=== Section Start ===

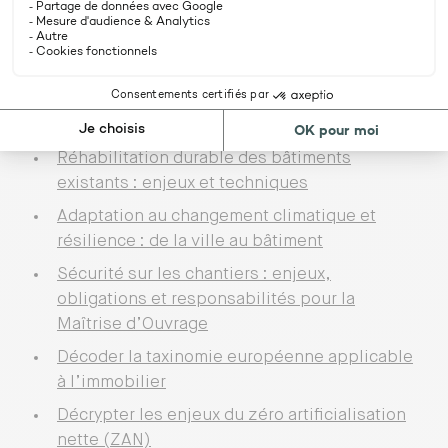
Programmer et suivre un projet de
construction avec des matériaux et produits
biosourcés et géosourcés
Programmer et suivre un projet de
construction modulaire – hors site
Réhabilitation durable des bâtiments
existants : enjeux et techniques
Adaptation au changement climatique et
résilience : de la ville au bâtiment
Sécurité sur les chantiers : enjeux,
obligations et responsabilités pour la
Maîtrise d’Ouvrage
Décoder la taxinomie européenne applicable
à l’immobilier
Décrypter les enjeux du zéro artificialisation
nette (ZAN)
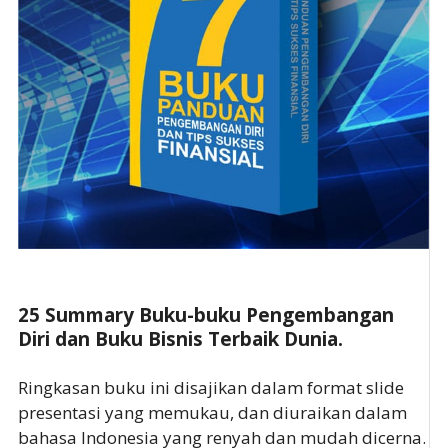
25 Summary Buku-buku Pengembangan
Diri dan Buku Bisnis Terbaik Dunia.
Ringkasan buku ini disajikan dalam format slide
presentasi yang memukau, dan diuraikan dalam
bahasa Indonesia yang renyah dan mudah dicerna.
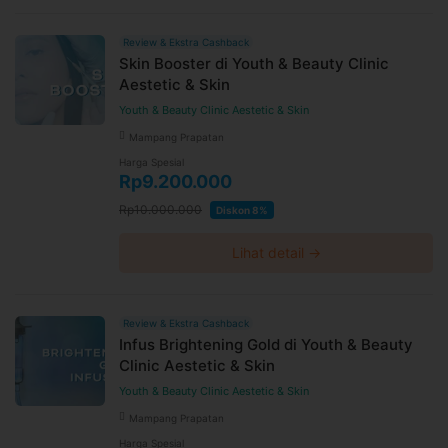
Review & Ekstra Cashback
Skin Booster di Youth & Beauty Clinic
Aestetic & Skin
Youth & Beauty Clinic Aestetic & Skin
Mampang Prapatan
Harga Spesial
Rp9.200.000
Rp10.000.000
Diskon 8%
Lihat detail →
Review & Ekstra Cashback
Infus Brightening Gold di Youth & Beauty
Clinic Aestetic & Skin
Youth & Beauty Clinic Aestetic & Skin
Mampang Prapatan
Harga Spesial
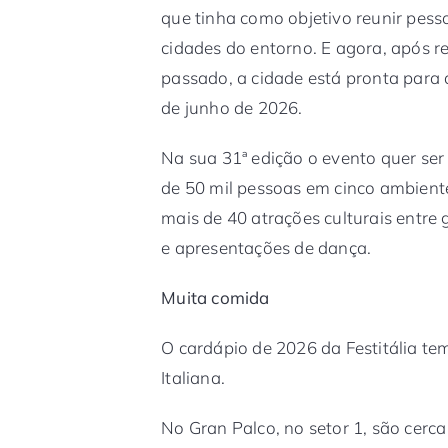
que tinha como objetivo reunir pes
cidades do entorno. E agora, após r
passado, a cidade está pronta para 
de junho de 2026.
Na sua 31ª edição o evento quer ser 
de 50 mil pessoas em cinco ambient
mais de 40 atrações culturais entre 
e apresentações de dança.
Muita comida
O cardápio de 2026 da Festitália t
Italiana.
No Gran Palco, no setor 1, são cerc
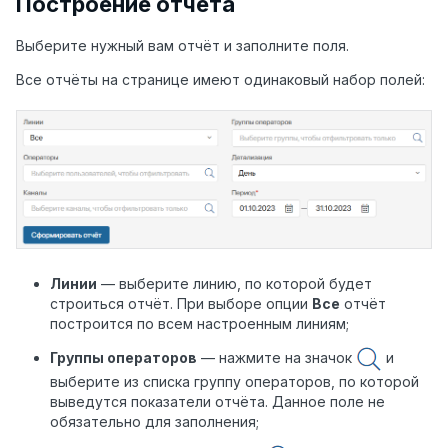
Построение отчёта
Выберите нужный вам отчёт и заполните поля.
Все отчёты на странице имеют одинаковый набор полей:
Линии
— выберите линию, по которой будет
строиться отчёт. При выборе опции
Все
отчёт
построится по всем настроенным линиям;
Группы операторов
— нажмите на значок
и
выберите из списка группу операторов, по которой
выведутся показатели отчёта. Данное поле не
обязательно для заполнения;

=== Section End ===
=== Section Start ===

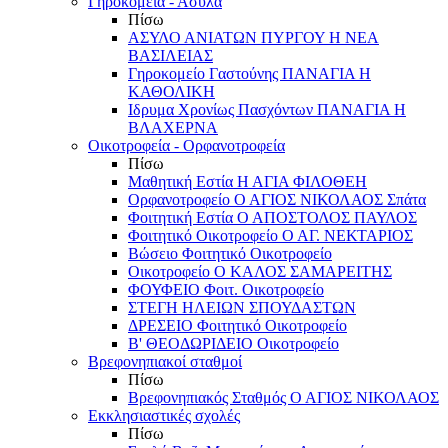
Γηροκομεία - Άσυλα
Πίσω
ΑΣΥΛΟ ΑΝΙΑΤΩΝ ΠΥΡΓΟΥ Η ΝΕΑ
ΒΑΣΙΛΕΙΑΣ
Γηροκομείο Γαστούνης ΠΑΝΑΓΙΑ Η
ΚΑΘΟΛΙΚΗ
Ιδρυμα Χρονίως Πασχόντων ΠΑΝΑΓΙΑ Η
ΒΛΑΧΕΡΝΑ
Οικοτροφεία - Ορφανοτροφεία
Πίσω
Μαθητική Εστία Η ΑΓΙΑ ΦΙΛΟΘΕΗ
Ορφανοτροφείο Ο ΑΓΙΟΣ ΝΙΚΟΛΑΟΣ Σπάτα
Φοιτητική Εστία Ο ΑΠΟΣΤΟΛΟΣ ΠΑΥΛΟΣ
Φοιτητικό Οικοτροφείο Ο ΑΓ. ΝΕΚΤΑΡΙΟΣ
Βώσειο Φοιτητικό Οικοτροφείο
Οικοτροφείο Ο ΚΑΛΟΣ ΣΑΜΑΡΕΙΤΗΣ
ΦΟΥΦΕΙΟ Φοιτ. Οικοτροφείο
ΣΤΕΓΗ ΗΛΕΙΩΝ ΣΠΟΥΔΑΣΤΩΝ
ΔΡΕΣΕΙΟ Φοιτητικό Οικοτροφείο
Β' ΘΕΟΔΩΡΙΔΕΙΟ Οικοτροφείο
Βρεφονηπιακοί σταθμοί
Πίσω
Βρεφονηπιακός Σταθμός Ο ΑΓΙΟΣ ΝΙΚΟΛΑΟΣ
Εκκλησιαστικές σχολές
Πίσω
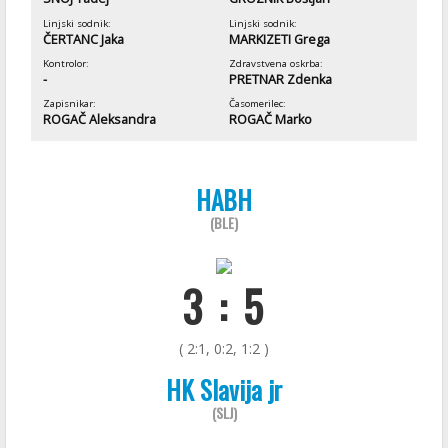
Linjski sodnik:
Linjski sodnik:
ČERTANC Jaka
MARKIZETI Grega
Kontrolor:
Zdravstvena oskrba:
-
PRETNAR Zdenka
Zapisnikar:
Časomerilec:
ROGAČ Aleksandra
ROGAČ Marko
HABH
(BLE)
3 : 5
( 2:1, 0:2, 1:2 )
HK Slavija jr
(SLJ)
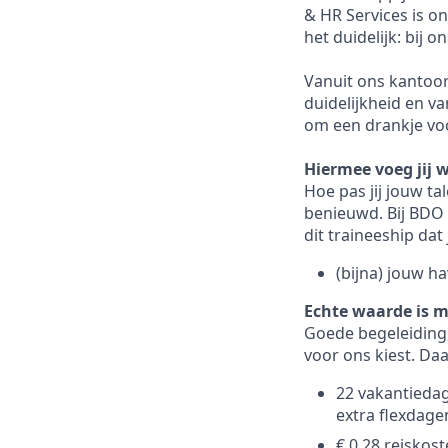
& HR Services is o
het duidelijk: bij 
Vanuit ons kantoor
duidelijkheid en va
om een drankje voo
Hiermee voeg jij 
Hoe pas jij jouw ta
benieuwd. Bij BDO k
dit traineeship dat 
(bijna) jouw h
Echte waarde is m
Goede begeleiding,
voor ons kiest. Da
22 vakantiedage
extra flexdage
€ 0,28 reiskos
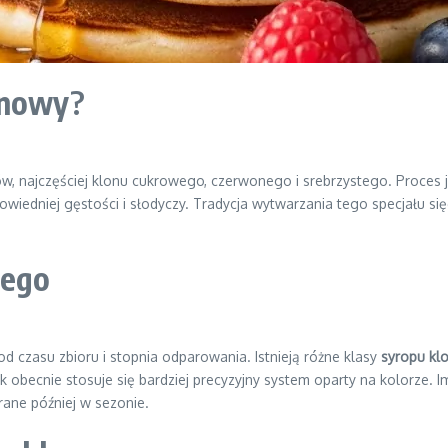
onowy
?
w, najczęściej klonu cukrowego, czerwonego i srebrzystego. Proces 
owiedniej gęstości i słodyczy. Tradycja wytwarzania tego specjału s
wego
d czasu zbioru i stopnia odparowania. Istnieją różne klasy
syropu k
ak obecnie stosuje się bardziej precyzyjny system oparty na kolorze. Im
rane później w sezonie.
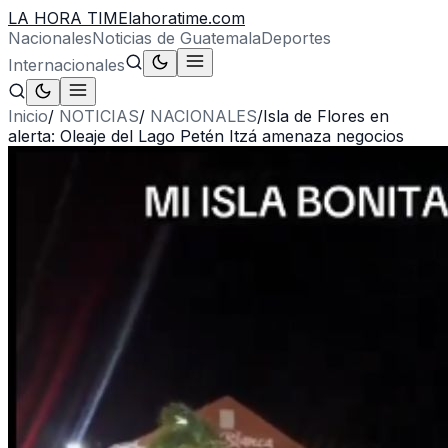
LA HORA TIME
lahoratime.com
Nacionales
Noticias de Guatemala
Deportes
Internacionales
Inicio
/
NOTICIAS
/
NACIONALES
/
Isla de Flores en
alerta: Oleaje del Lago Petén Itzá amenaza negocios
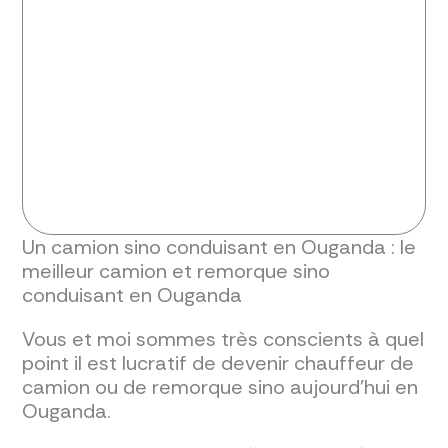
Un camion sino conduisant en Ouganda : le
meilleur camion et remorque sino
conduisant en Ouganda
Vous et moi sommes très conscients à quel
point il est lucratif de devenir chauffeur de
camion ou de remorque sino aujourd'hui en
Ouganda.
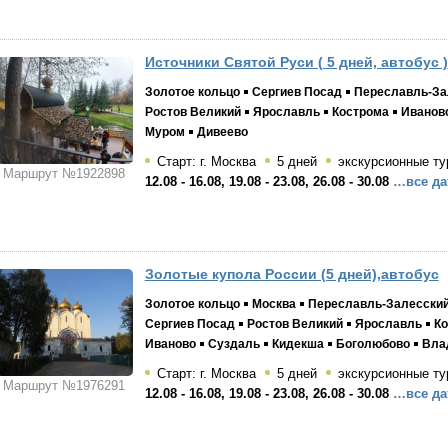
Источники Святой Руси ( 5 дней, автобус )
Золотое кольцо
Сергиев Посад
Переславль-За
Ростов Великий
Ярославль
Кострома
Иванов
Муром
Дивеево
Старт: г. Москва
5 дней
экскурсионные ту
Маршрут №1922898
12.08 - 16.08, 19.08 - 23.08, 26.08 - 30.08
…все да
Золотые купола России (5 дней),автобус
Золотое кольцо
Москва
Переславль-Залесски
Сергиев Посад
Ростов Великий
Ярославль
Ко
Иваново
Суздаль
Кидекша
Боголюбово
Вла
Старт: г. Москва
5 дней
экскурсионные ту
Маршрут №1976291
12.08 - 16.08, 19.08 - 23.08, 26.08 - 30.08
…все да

=== Section End ===

• **Instruction**
Copy out each line of the records above that contains the word "ΝΙΚΟΛΑΟΣ". Case counts, so only a match in the same letter case qualifies.

• **Task output**
Ορφανοτροφείο Ο ΑΓΙΟΣ ΝΙΚΟΛΑΟΣ Σπάτα
Βρεφονηπιακός Σταθμός Ο ΑΓΙΟΣ ΝΙΚΟΛΑΟΣ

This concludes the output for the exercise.